What you need to do: Find the word "center" in the records below. List each line containing it.

Data to process:
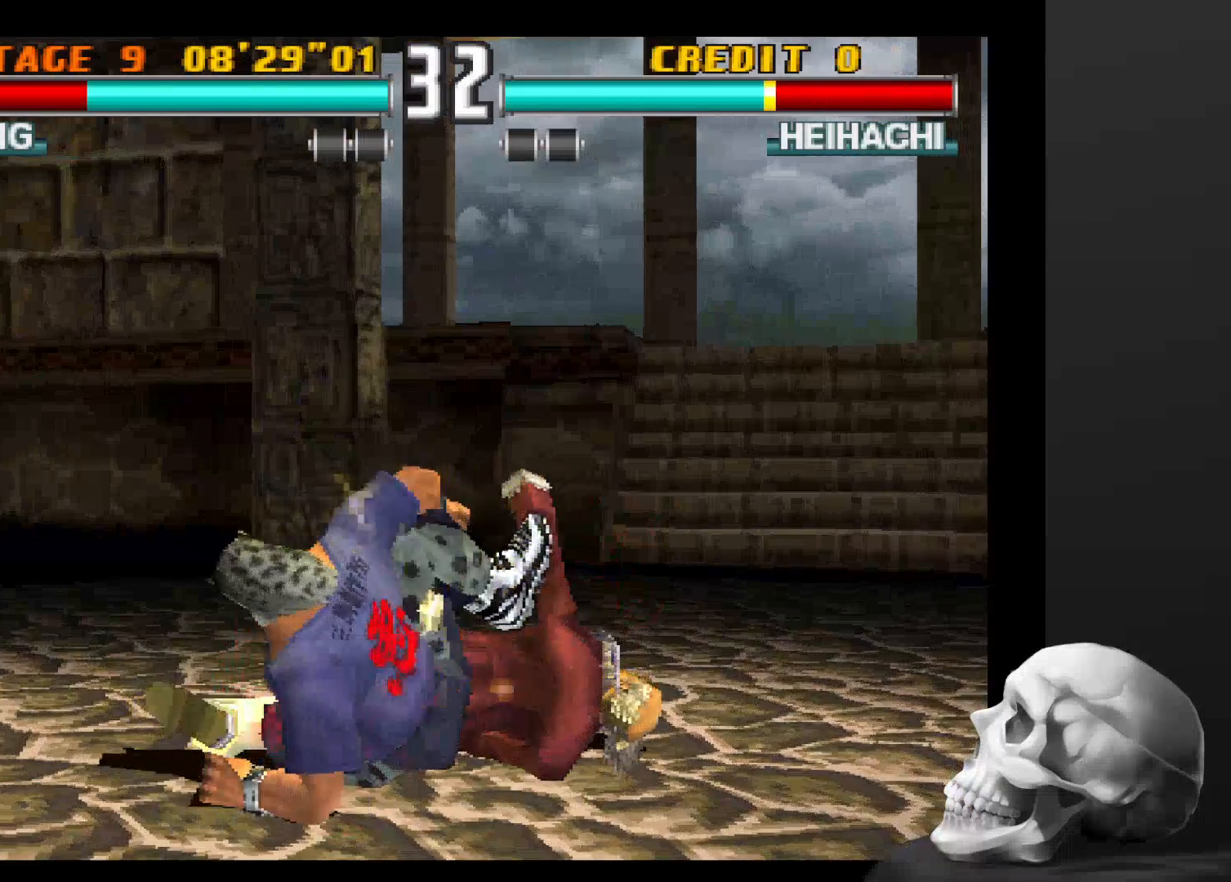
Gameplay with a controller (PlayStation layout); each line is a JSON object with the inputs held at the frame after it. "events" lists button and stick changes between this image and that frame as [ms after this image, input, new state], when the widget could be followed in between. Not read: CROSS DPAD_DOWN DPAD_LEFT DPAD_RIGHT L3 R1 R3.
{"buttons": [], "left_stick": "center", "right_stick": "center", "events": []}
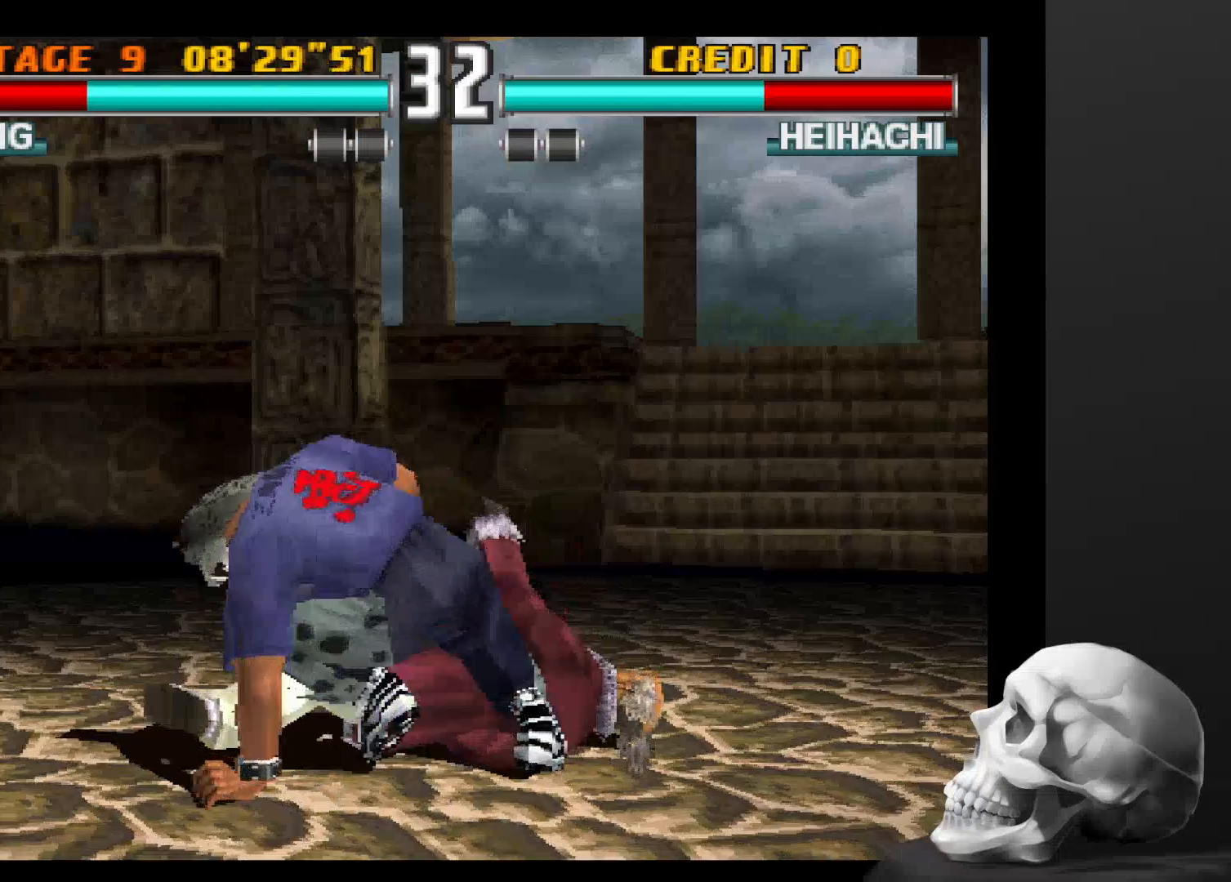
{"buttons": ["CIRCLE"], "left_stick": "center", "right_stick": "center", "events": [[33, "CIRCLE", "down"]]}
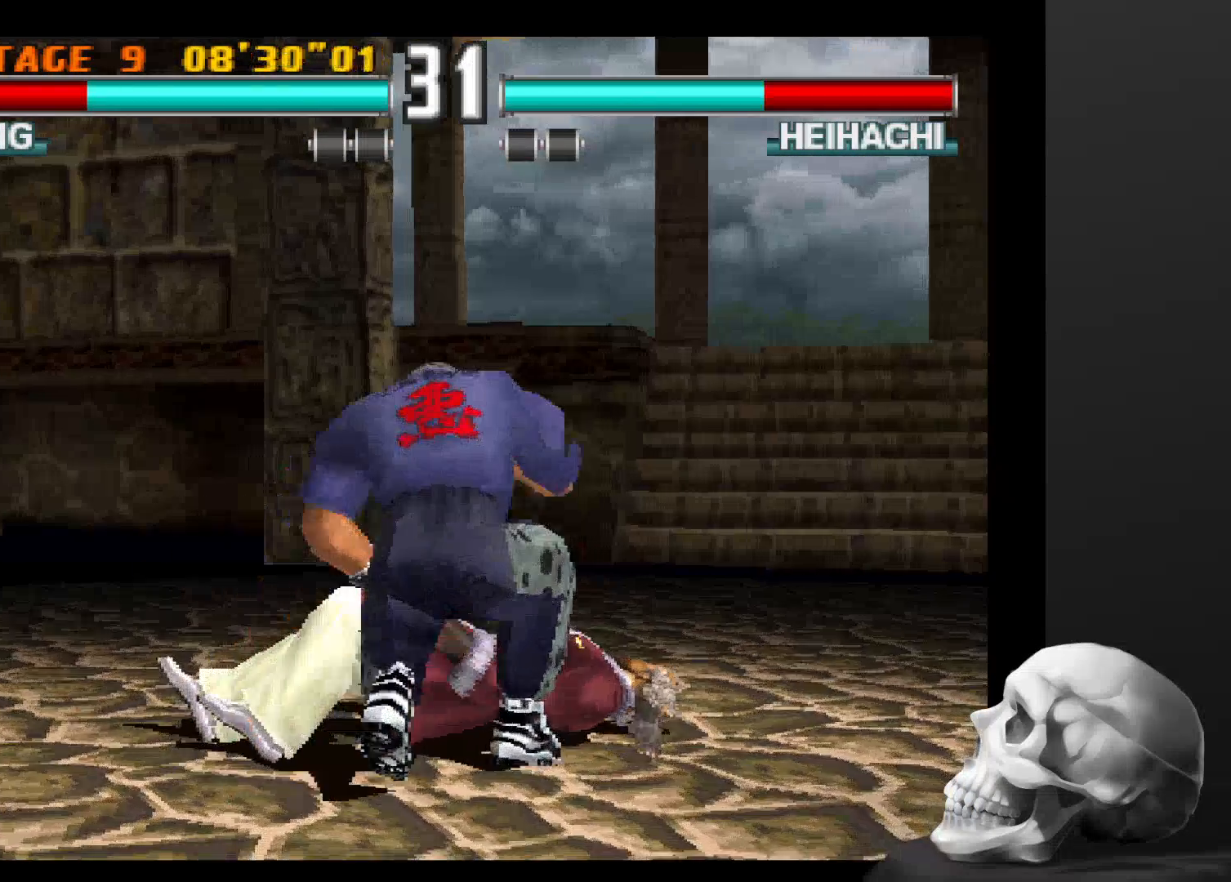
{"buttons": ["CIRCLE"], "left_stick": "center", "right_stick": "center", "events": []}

==

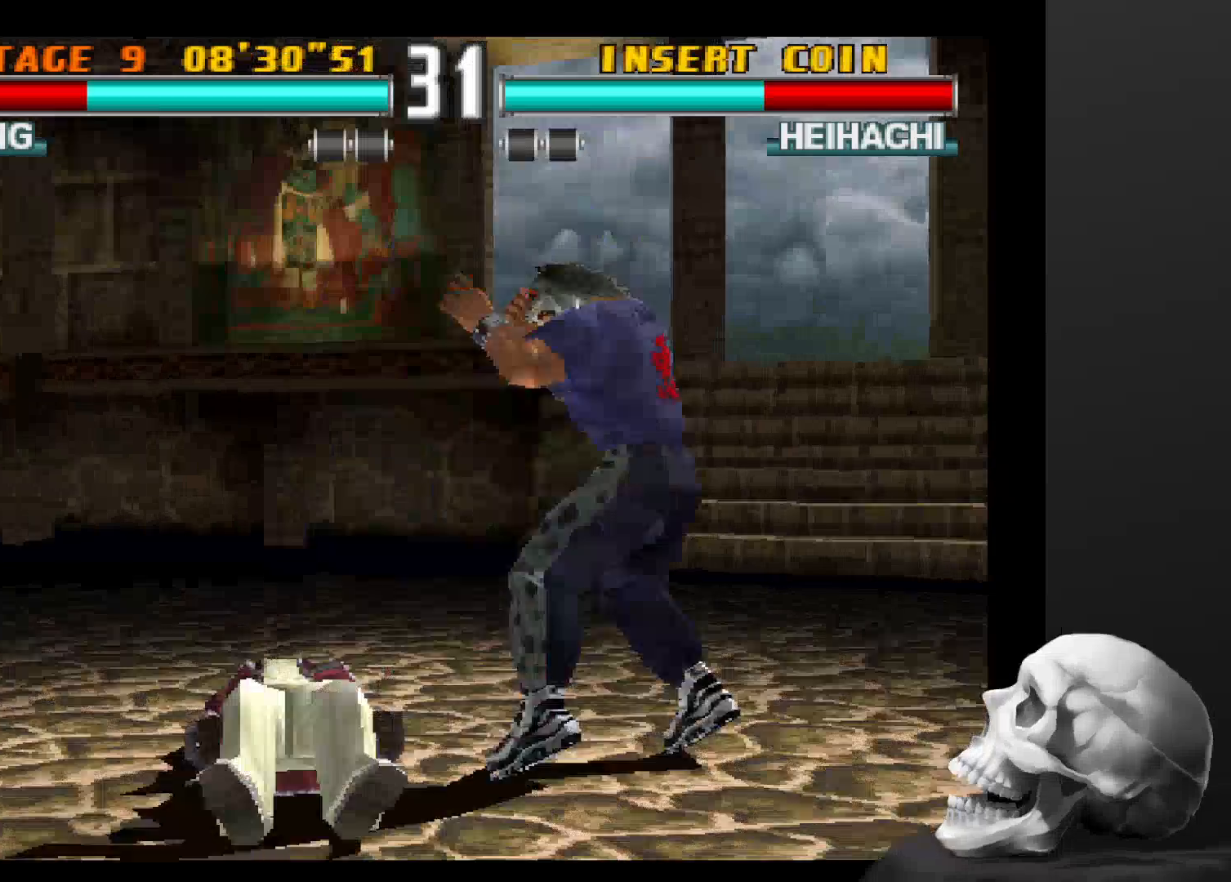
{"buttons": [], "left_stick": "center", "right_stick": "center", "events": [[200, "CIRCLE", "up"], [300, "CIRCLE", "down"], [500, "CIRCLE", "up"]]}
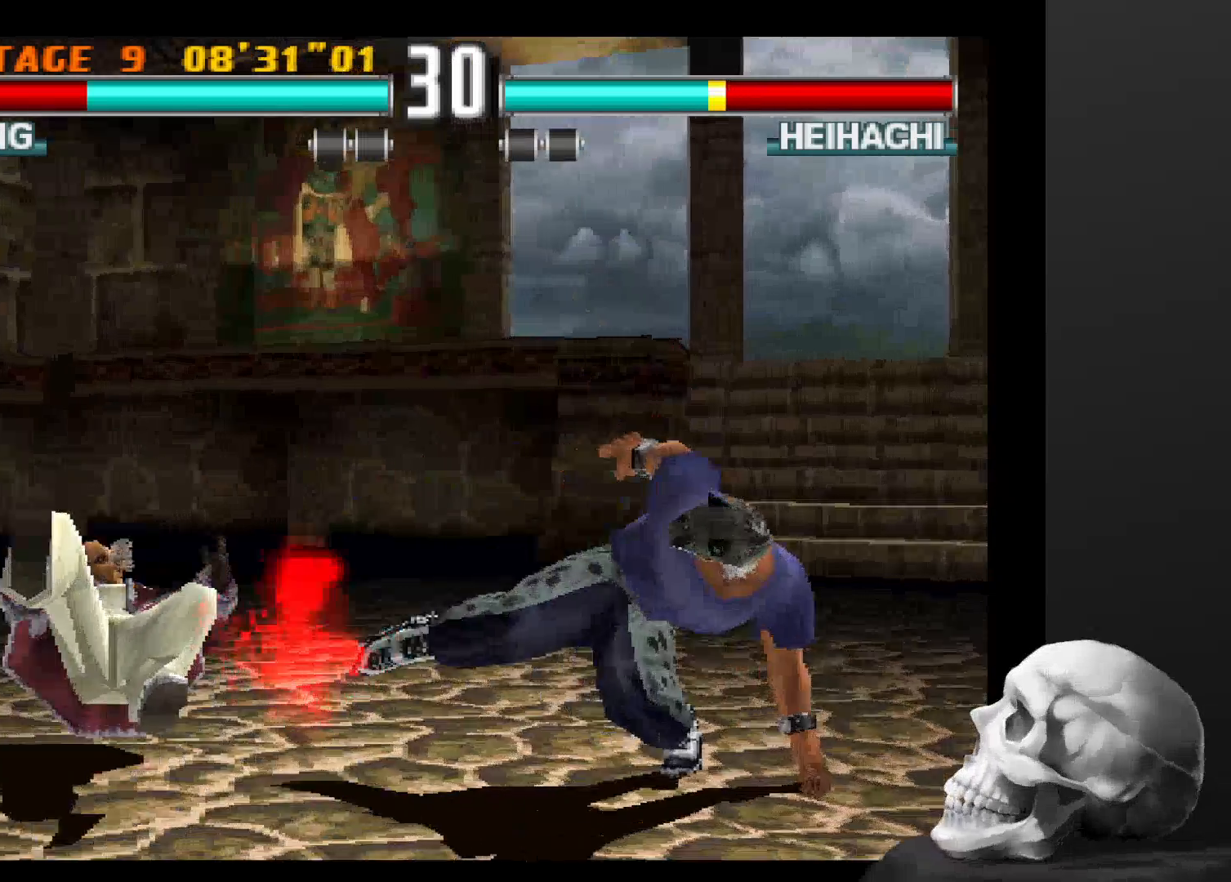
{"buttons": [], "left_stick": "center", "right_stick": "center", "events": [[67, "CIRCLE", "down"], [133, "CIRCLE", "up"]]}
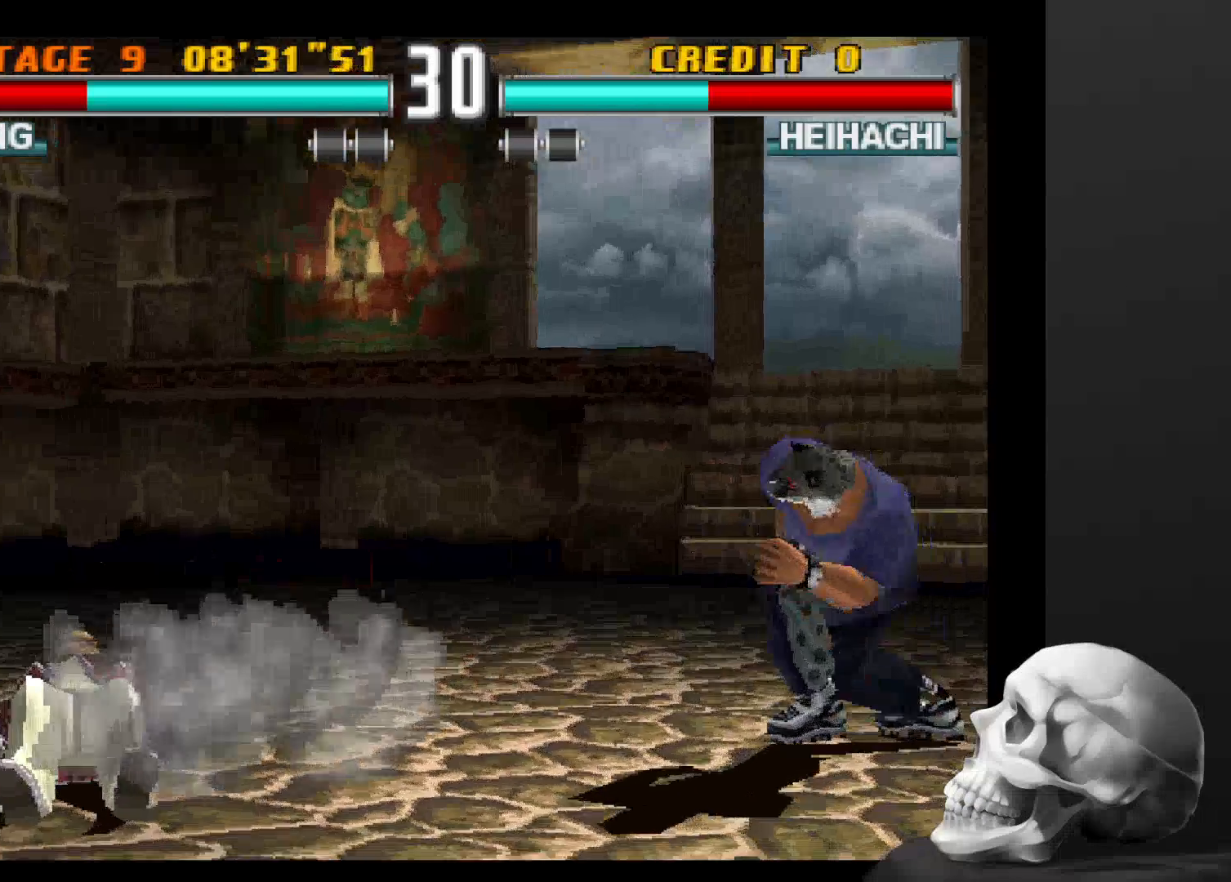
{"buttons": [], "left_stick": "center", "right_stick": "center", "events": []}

Task output:
{"buttons": [], "left_stick": "center", "right_stick": "center", "events": []}
{"buttons": ["CIRCLE"], "left_stick": "center", "right_stick": "center", "events": [[33, "CIRCLE", "down"]]}
{"buttons": ["CIRCLE"], "left_stick": "center", "right_stick": "center", "events": []}
{"buttons": [], "left_stick": "center", "right_stick": "center", "events": [[200, "CIRCLE", "up"], [300, "CIRCLE", "down"], [500, "CIRCLE", "up"]]}
{"buttons": [], "left_stick": "center", "right_stick": "center", "events": [[67, "CIRCLE", "down"], [133, "CIRCLE", "up"]]}
{"buttons": [], "left_stick": "center", "right_stick": "center", "events": []}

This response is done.